═════ SUPPLIED RECORDS ═════

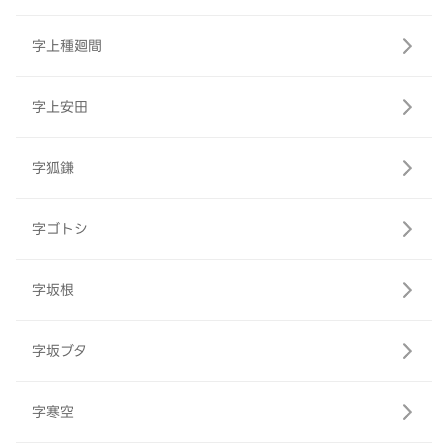
字上種廻間
字上安田
字狐鎌
字ゴトシ
字坂根
字坂ブタ
字寒空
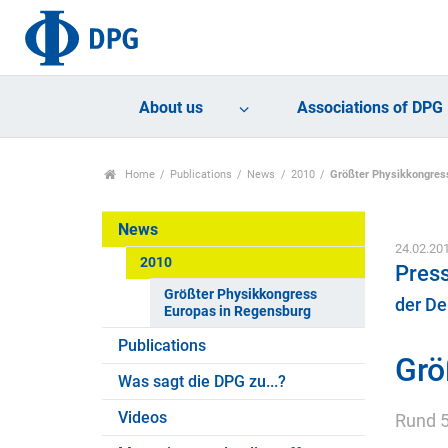
About us
Associations of DPG
Home
Publications
News
2010
Größter Physikkongres
News
24.02.20
2010
Pres
Größter Physikkongress
der De
Europas in Regensburg
Publications
Grö
Was sagt die DPG zu...?
Videos
Rund 5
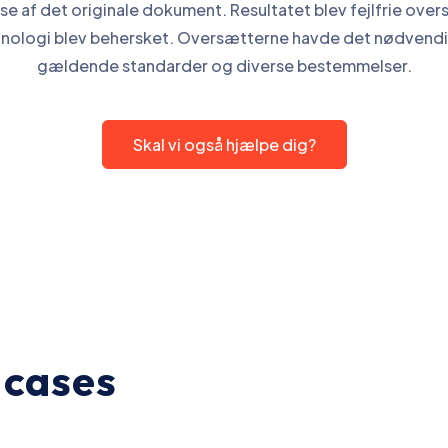
e af det originale dokument. Resultatet blev fejlfrie over
inologi blev behersket. Oversætterne havde det nødvendi
gældende standarder og diverse bestemmelser.
Skal vi også hjælpe dig?
 cases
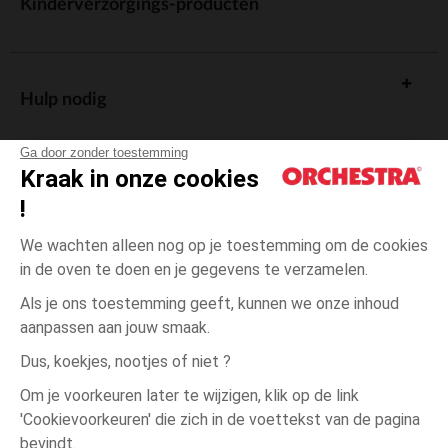
Kinderverzorgings-producten
Hulp nodig
Ga door zonder toestemming
Kraak in onze cookies
!
De cadeaukaart
We wachten alleen nog op je toestemming om de cookies
in de oven te doen en je gegevens te verzamelen.
Als je ons toestemming geeft, kunnen we onze inhoud
aanpassen aan jouw smaak.
Algemene verkoopsvoorwaarden
Dus, koekjes, nootjes of niet ?
Wettelijke bepalingen
*Commerciële aanbiedingen
Om je voorkeuren later te wijzigen, klik op de link
Persoonsgegevens
'Cookievoorkeuren' die zich in de voettekst van de pagina
3
Wit
Wit
jaar
Cookies beheren
bevindt.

═════

# [TASK TO CARRY OUT]
Copy out every line above word for word, without the picture markers.

# [EXERCISE ANSWER]
字上種廻間
字上安田
字狐鎌
字ゴトシ
字坂根
字坂ブタ
字寒空
About us
Associations of DPG
Home
Publications
News
2010
Größter Physikkongres
News
24.02.20
2010
Pres
Größter Physikkongress
der De
Europas in Regensburg
Publications
Grö
Was sagt die DPG zu...?
Videos
Rund 5
e af det originale dokument. Resultatet blev fejlfrie over
inologi blev behersket. Oversætterne havde det nødvendi
gældende standarder og diverse bestemmelser.
Skal vi også hjælpe dig?
 cases
Kinderverzorgings-producten
Hulp nodig
Ga door zonder toestemming
Kraak in onze cookies
!
De cadeaukaart
We wachten alleen nog op je toestemming om de cookies
in de oven te doen en je gegevens te verzamelen.
Als je ons toestemming geeft, kunnen we onze inhoud
aanpassen aan jouw smaak.
Algemene verkoopsvoorwaarden
Dus, koekjes, nootjes of niet ?
Wettelijke bepalingen
*Commerciële aanbiedingen
Om je voorkeuren later te wijzigen, klik op de link
Persoonsgegevens
'Cookievoorkeuren' die zich in de voettekst van de pagina
3
Wit
Wit
jaar
Cookies beheren
bevindt.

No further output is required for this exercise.